XXIX

Los Angeles. Ich bin auf dem Campus der UCLA, der University of California. Vielleicht das schönste Universitätsgelände in den Staaten. Ich ziehe mich gern zum Ordnen unsteter Gedanken hierher zurück. Auch zum Schreiben. Atmosphärisch einer der wenigen Orte, wo Innovation und Gelassenheit in keinem Spannungsverhältnis stehen. »Inspirierend« wäre wahrscheinlich der abgedroschene Begriff.

Ich sitze auf einer Bank. Ein strahlender Morgen. Nur legt sich über die Makellosigkeit des Himmels seit Jahren ein unsichtbarer Schatten. Negiert und gefürchtet. Er materialisiert sich schließlich in den Feuersbrünsten an der Westküste. Dann entzieht er sich wieder der Wahrnehmung. Stattdessen der immerblaue Himmel am Pazifik. Die morbide Schönheit des Klimawandels.

Mein Vater – Dirigent, Apokalyptiker und Umwelt­aktivist – hat gern auf den korrespondierenden Zauber von Schönheit und Entsetzen verwiesen. Einige Werke großer Komponisten (etwa Wagners »Tristan und Isolde«, Mozarts »Don Giovanni« oder die ­6.  Sinfonie von Mahler) vereinen diesen vordergründigen Gegensatz. Mir ist er gelegentlich in Afghanistan begegnet.

Um der emotionalen Gewalt dieser Erkenntnis zu entgehen, flüchtete mein Vater.
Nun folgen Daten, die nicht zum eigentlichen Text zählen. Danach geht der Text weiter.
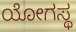
ಯೋಗಸ್ಥ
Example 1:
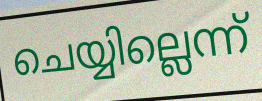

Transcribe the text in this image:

ചെയ്യില്ലെന്ന്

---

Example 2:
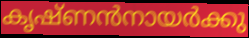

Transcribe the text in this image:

കൃഷ്ണൻനായർക്കു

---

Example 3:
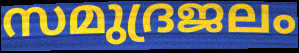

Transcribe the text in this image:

സമുദ്രജലം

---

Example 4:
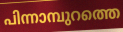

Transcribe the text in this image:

പിന്നാമ്പുറത്തെ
Zurück in die Kindheit. In die Nostalgie scheinbar unberührter Natur. Weitgehend ohne Zerstörungen. Er verklärte diesen Teil seiner Jugend. Einen anderen verdammte er. Es war der Teil, den er mit Menschen verband. Insbesondere mit seinen Eltern. Hier fühlte er sich seiner kindlichen Erfahrung beraubt.
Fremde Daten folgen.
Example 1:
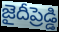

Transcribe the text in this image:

జైదీప్రెడ్డి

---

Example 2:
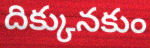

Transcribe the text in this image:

దిక్కునకుం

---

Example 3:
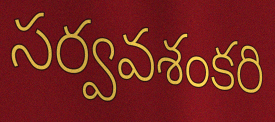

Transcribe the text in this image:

సర్వవశంకరి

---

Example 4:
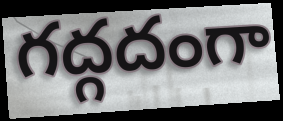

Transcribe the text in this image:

గద్గదంగా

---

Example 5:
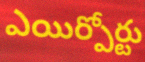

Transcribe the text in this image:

ఎయిర్పోర్టు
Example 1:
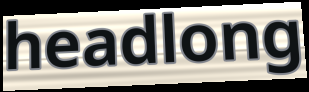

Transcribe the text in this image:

headlong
Ich muss wieder an das Schreiben des Lesers denken, der über den Tod seiner Mutter trauerte (S. 63). Dort findet sich ein nicht selten bemühter und doch bemerkenswerter Satz. Er habe mit seinen beiden Eltern auch seinen »Kinderstatus« verloren.
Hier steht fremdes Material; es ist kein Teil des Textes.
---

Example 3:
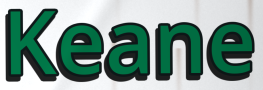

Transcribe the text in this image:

Keane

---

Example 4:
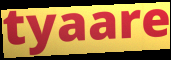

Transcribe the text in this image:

tyaare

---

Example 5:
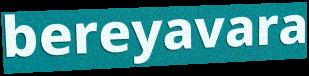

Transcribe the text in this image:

bereyavara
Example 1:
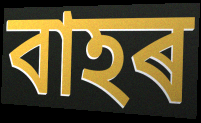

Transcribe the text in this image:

বাহৰ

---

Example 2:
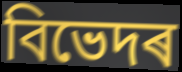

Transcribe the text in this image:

বিভেদৰ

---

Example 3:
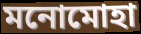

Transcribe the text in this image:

মনোমোহা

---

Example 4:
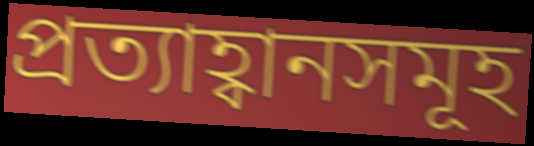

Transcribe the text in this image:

প্ৰত্যাহ্বানসমূহ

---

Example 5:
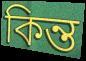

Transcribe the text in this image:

কিন্ত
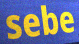
sebe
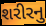
શરીરનુ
Ich habe diese Erfahrung noch nicht machen müssen. Nur mein Vater, der Musiker, ging viel zu früh. Aber der Gedanke streift eine dumpfe Urangst.

»Du bist nun allein.«

In den Untiefen des Bewusstseins abgelegt. Schlummernd. Gelegentlich geweckt durch literarische Figuren. Oliver Twist. Tom Sawyer. Krabat. Waisenkinder zwischen Buchdeckeln. Ist man ihnen als Kind begegnet, verlassen einen diese Verlassenen nie.

Verlassenwerden. Die Normalität für jedes Kleinkind, wenn ein Elternteil aus der Tür geht. Hilflosigkeit. Erste Verlusterfahrung. Sie erwächst bei vielen mit den Jahren zur Lebenskränkung. Wir lernen, damit umzugehen, aber allzu selten sie zu akzeptieren.

Irgendwann zwingen wir uns aus dem kindlichen Gemüt. Empfinden es vielleicht als Befreiung. In unseren scheinbar stärksten Jahren schaffen wir uns aber häufig nicht mehr als einen Verdrängungsraum. Und vergessen wir die Aufarbeitung kindlicher Traumata.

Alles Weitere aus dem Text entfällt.